Growing pains— and potential by Refilwe Moloto, Investec Official Institutions

Economic growth has been a constant feature of the African landscape in recent years. African markets have been identified, time and again, as the world’s new growth vector – multi-national corporations openly plan to set up shop to earn revenue off pent-up African demand, while entire nations secure decades of newly-discovered resources to fuel their own growth. This is positive, for a time.

Two questions, however, lurk behind Africa’s cyclical euphoria:
1. How do national authorities balance their investment contract of profitability with the private sector, while remaining committed to the social contract of growth and stability with their citizens?
2. How resilient will African economies be, to the impending tightening of developed market taps of liquidity, and inward shift of Chinese growth?

On the first question, André Roux, Co-Head of Emerging Market Fixed Income applied his expertise to extract the Public Investment Imperatives Required to Spur Growth. He focused on the practical infrastructural improvements that governments can put in place to attract patient, institutional capital and a firm rapport with the private sector for long-term development.

Echoing this sentiment in an address to the delegation, MrHendrik du Toit, Investec Chief Executive Officer, gave a rousing call for policymakers to ensure that Africans be the ultimate controllers of these levers. Quite apart from the nationalistic or economic benefits of broad domestic ownership, he illustrated how a sense of ownership is central to price and social stability in Africa’s fast-growing nations; making the need to broaden and deepen markets within a sound institutional framework an unconditional imperative to allow domestic participation in national growth.

The second question bears a myriad of answers about overall economic resilience which takes years of policy establishment and implementation to bring to bear. The continent has gone a long way towards this, however, as a structural shift to China’s export-led growth policy and the tapering of unprecedented global liquidity loom on the horizon, the window within which resilience needs to be built is small, and closing. It is written in history that global economic policies can, and must, change to shifting circumstance. What we seek to write out of African history is the sharp impact this has on progress, particularly in small, open, simple and pro-cyclical economies.
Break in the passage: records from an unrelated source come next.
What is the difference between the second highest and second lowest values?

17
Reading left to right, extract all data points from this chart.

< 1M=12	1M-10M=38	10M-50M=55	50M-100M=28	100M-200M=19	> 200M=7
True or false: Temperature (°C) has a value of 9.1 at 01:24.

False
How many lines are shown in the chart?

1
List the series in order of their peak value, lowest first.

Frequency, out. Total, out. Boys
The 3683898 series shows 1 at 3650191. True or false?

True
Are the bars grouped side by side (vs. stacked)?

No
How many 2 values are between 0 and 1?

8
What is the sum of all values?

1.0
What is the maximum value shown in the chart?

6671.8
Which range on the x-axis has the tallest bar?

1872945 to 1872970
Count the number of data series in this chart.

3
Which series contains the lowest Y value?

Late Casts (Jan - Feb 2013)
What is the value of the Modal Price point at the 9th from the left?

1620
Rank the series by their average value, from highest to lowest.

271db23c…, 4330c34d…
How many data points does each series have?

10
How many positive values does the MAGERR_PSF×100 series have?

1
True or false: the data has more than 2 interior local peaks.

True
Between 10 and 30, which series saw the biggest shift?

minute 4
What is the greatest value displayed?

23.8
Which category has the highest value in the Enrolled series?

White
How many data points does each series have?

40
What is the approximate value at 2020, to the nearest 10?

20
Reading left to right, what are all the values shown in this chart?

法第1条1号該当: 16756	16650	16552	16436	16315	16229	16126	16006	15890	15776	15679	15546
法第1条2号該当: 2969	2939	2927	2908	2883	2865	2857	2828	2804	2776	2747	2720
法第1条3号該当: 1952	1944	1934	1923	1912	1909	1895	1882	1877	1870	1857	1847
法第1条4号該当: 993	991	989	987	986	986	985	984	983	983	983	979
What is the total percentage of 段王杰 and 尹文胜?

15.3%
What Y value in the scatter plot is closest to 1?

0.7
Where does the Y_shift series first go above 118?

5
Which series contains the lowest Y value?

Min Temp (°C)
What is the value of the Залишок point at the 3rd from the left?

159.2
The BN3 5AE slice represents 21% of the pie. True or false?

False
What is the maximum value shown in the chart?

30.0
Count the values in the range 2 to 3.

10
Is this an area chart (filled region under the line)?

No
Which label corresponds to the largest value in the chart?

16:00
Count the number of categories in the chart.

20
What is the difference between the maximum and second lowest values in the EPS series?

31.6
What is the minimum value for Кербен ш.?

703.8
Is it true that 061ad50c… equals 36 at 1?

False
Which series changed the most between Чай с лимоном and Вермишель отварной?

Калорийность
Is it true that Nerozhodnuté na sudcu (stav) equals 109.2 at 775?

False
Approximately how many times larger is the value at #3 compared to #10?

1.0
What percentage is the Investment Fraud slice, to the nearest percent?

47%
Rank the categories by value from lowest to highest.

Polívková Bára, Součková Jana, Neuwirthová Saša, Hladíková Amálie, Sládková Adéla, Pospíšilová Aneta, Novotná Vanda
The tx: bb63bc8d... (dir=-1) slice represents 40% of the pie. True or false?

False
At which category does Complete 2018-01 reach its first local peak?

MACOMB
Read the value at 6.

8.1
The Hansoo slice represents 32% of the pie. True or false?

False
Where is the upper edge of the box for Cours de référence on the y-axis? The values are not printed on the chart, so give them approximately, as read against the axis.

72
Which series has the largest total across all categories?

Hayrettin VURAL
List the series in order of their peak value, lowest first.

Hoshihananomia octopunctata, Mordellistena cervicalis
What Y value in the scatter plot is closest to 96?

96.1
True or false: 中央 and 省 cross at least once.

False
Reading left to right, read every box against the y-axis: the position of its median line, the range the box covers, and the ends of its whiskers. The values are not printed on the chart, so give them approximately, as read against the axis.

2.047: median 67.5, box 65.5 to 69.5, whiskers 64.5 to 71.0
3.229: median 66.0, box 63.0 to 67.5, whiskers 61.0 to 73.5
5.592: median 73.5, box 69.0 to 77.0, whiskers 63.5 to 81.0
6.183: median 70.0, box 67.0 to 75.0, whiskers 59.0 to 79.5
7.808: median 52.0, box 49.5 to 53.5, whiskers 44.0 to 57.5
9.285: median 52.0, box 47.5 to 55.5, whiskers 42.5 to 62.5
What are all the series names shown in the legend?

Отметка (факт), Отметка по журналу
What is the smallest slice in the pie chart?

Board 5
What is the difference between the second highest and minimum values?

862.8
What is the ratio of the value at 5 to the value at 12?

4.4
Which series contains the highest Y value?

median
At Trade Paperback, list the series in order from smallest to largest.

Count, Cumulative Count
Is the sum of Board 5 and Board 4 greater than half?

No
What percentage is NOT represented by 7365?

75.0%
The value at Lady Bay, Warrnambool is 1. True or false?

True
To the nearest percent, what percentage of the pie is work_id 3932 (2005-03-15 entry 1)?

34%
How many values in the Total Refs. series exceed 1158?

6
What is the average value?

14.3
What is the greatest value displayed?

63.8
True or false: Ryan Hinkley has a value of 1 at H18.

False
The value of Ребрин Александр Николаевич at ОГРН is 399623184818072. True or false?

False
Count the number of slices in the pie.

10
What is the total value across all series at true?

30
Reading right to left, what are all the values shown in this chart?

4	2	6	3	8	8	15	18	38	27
Reserves provide short-term resilience to external shocks, but also lay the bedrock to counter-cyclical policy intervention, as well as the establishment of intergenerational savings institutions like sovereign wealth funds. Combined, these can crowd-in private investment to competitive industry, and ultimately free the fiscus for domestic social imperatives in less competitive areas. The global financial repression undertaken by developed market central banks has, however, not only threatened the preservation of existing reserves by delivering negative real rates of return from traditionally “safe” assets, but makes the long-term accumulation of this simple policy tool near-impossible in the face of sustained high commodities prices.

Onward and upward

Africans have much to be thankful for. Ours is a continent on the up in so many ways. But challenges will always remain — and that’s why forums such as the event in Washington DC are so crucial. In our interconnected African and global economies, policy-makers in Africa —and around the world — need to exchange on problems and solutions, learn from things that have not worked and ideally “leap-frog” to leading practice by tailoring solutions to local circumstances. MEFMI is honored to be helping them do so across Eastern and Southern Africa.